Am Abend nach dem Meeting findet Lennard im Netz einige Informationen über ein Projekt von DroSta. Er stößt außerdem auf ein paar Veröffentlichungen mit Autoren von DroSta und einem durch das Militär finanzierten Forschungsinstitut – fachlich ist das alles sehr interessant, aber…

Lennards Kollegen sind von dem Projekt alle begeistert und wollen seine vorsichtigen Bedenken gar nicht erst hören. Insbesondere Bertram hofft, bei Erfolg des Projektes einige Kosten einsparen zu können. Bereits nach wenigen Wochen ist die Entwicklungsumgebung weitestgehend eingerichtet, so dass die ersten Testflüge durchgeführt werden können. Die Stimmung ist großartig und die Beteiligten von Tatendrang erfüllt. Als Lennard jedoch eines Morgens die Testdaten auf dem Team-Server anschaut, bemerkt er, dass seine Kollegin Franziska einen Ordner mit Fotodaten eines Testflugs zurückgelassen hat. Ohne nachzudenken wirft er einen Blick auf die Bilder und ist etwas irritiert, als er auf vielen Bildern Franziskas Mann im Gespräch mit einer Frau entdeckt. Hatte Franziska etwa die Drohne verwendet, um ihrem Mann nachzuspionieren? Lennard entschließt sich erst einmal kein Wort darüber fallen zu lassen. Eine Stunde später ist der Ordner verschwunden. Auf dem Nachhauseweg macht sich Lennard Gedanken über den Umgang mit dieser neuen Technik.

Zehn Monate später ist das Projekt in einer Sackgasse. Die Entwickler von Waseba stehen vor einigen Schwierigkeiten, das Gerät autonom fliegen zu lassen. Der technische Ansprechpartner bei DroSta hat die Firma gewechselt und ist nicht mehr greifbar. Das Team ist frustriert und probiert verschiedene Dinge aus. Sie haben noch drei Monate Zeit, eine Lösung zu finden, bevor Bertram das Projekt aus Kostengründen beendet. Heute findet wieder ein Meeting statt, um den aktuellen Stand zu diskutieren. Franziska meldet sich zu Wort, sie hat eine neue Idee, wie das Problem durch Hinzufügen einer weiteren Softwarekomponente gelöst werden könnte. Die Umsetzung ist allerdings recht aufwändig und es ist unklar, ob sie zum Ziel führen wird. Das Team nimmt ihren Vorschlag dankbar auf und Lennard skizziert einen Zeitplan.

☆ ☆ ☆

Schreibe die Geschichte über Lennard und das Drohnenprojekt im Anschluss an ihren letzten Satz weiter.

☆ ☆ ☆

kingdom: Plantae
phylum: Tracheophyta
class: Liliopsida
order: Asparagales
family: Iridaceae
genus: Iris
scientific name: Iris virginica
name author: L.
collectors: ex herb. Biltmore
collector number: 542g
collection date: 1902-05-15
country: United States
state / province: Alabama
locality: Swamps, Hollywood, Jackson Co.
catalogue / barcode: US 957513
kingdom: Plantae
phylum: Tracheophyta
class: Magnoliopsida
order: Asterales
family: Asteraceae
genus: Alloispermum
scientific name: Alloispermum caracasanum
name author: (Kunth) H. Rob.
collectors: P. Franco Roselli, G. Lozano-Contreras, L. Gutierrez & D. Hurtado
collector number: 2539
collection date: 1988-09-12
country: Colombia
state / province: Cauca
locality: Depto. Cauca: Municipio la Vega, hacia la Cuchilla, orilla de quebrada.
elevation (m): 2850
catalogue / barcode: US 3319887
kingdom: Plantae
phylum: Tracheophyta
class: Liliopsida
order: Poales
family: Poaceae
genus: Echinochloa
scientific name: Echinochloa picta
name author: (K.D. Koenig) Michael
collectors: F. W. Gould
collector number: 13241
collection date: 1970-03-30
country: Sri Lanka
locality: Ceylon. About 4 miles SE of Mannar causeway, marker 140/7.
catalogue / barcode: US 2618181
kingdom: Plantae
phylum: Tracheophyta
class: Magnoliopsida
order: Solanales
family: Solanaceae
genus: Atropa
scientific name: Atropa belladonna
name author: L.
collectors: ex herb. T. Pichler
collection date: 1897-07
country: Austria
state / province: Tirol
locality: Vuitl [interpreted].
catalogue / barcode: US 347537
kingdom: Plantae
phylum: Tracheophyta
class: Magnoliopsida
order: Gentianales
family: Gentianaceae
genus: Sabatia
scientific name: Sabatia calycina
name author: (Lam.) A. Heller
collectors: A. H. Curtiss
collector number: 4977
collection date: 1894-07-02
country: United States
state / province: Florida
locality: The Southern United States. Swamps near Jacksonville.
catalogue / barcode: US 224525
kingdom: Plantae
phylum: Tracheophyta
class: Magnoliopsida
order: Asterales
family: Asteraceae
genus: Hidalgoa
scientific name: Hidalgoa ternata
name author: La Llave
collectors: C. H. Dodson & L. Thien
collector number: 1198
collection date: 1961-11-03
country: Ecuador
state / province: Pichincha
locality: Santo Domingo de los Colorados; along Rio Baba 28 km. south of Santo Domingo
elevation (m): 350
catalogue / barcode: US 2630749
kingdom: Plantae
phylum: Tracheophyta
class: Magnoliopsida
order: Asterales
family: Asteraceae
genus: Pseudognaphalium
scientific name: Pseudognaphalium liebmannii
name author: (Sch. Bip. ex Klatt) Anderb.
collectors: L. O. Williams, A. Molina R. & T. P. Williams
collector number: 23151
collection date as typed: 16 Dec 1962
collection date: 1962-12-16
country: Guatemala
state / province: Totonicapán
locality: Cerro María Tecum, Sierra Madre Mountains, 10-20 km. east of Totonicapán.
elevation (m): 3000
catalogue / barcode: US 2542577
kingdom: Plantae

☆ ☆ ☆

**LÖSUNG**.
Am gleichen Abend erinnert Lennard sich an einen Algorithmus, den er in einem der Paper gelesen hat, der die Synchronisation der einzelnen Elemente der Drohne deutlich verbessert. In der Einleitung zum Paper werden Probleme bei einem instabilen autonomen Flug erwähnt, die so gelöst werden könnten. Er vermutet, dass dies vielleicht auch eine Lösung für ihre Schwierigkeiten sein könnte. Aber irgendwie weiß er nicht, ob er morgen im Büro etwas andeuten soll. Seiner Meinung nach hat das Projekt zu viele offene Fragen in Bezug auf Datenschutz, Sicherheit sowie die spätere Verwendung der von ihnen erstellten Software. Und die Paper hat er ja schließlich in seiner Freizeit und nicht im Rahmen der Arbeit gelesen…

Fragen:

  • Welche Risiken stellen Drohne für die Sicherheit im Sinne der physischen Unversehrtheit der Bürger dar? Wer soll haften, wenn etwas passiert (der Hersteller, die Entwickler, diejenigen, die sie einsetzen)?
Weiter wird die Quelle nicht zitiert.